"""

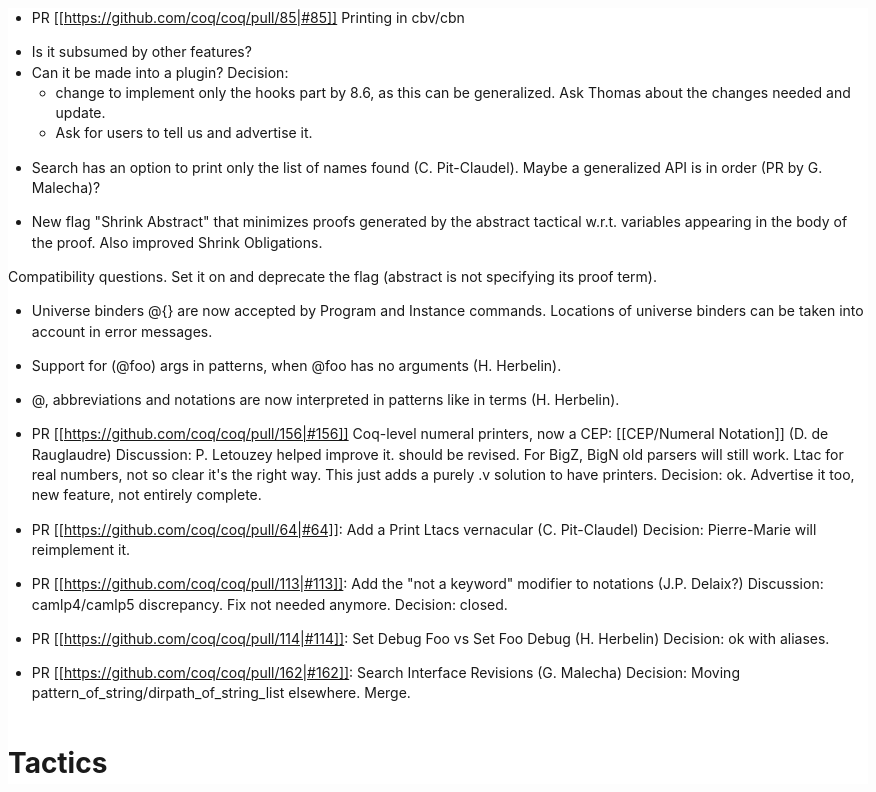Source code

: 
 * PR [[https://github.com/coq/coq/pull/85|#85]] Printing in cbv/cbn
 - Is it subsumed by other features?
 - Can it be made into a plugin?
 Decision:
   - change to implement only the hooks part by 8.6, as this can be
     generalized. Ask Thomas about the changes needed and update.
   - Ask for users to tell us and advertise it.

 * Search has an option to print only the list of names found (C.
  Pit-Claudel). Maybe a generalized API is in order (PR by G. Malecha)?

 * New flag "Shrink Abstract" that minimizes proofs generated by the abstract
  tactical w.r.t. variables appearing in the body of the proof. Also
  improved Shrink Obligations.

  Compatibility questions. Set it on and deprecate the flag (abstract is
  not specifying its proof term).
 
 * Universe binders @{} are now accepted by Program and Instance commands.
  Locations of universe binders can be taken into account in error messages.

 * Support for (@foo) args in patterns, when @foo has no arguments (H. Herbelin).

 * @, abbreviations and notations are now interpreted in patterns like in terms (H. Herbelin).
    
 * PR [[https://github.com/coq/coq/pull/156|#156]] Coq-level numeral printers, now a CEP: [[CEP/Numeral Notation]] (D. de Rauglaudre)
 Discussion:
   P. Letouzey helped improve it.
   should be revised.
   For BigZ, BigN old parsers will still work.
   Ltac for real numbers, not so clear it's the right way.
   This just adds a purely .v solution to have printers.
 Decision:
   ok. Advertise it too, new feature, not entirely complete.

 * PR [[https://github.com/coq/coq/pull/64|#64]]: Add a Print Ltacs
   vernacular (C. Pit-Claudel)
 Decision: Pierre-Marie will reimplement it.

 * PR [[https://github.com/coq/coq/pull/113|#113]]: Add the "not a
    keyword" modifier to notations (J.P. Delaix?)
  Discussion: camlp4/camlp5 discrepancy. Fix not needed anymore.
  Decision: closed. 


 * PR [[https://github.com/coq/coq/pull/114|#114]]: Set Debug Foo vs Set Foo Debug (H. Herbelin)
 Decision: ok with aliases.

* PR [[https://github.com/coq/coq/pull/162|#162]]: Search Interface Revisions (G. Malecha)
  Decision: Moving pattern_of_string/dirpath_of_string_list elsewhere.
  Merge.  

# Tactics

"""

== Task to complete ==
Reproduce the items above character for character, leaving out the pictures.

== Answer area ==
Source code

: 
 * PR [[https://github.com/coq/coq/pull/85|#85]] Printing in cbv/cbn
 - Is it subsumed by other features?
 - Can it be made into a plugin?
 Decision:
   - change to implement only the hooks part by 8.6, as this can be
     generalized. Ask Thomas about the changes needed and update.
   - Ask for users to tell us and advertise it.

 * Search has an option to print only the list of names found (C.
  Pit-Claudel). Maybe a generalized API is in order (PR by G. Malecha)?

 * New flag "Shrink Abstract" that minimizes proofs generated by the abstract
  tactical w.r.t. variables appearing in the body of the proof. Also
  improved Shrink Obligations.

  Compatibility questions. Set it on and deprecate the flag (abstract is
  not specifying its proof term).
 
 * Universe binders @{} are now accepted by Program and Instance commands.
  Locations of universe binders can be taken into account in error messages.

 * Support for (@foo) args in patterns, when @foo has no arguments (H. Herbelin).

 * @, abbreviations and notations are now interpreted in patterns like in terms (H. Herbelin).
    
 * PR [[https://github.com/coq/coq/pull/156|#156]] Coq-level numeral printers, now a CEP: [[CEP/Numeral Notation]] (D. de Rauglaudre)
 Discussion:
   P. Letouzey helped improve it.
   should be revised.
   For BigZ, BigN old parsers will still work.
   Ltac for real numbers, not so clear it's the right way.
   This just adds a purely .v solution to have printers.
 Decision:
   ok. Advertise it too, new feature, not entirely complete.

 * PR [[https://github.com/coq/coq/pull/64|#64]]: Add a Print Ltacs
   vernacular (C. Pit-Claudel)
 Decision: Pierre-Marie will reimplement it.

 * PR [[https://github.com/coq/coq/pull/113|#113]]: Add the "not a
    keyword" modifier to notations (J.P. Delaix?)
  Discussion: camlp4/camlp5 discrepancy. Fix not needed anymore.
  Decision: closed. 


 * PR [[https://github.com/coq/coq/pull/114|#114]]: Set Debug Foo vs Set Foo Debug (H. Herbelin)
 Decision: ok with aliases.

* PR [[https://github.com/coq/coq/pull/162|#162]]: Search Interface Revisions (G. Malecha)
  Decision: Moving pattern_of_string/dirpath_of_string_list elsewhere.
  Merge.  

# Tactics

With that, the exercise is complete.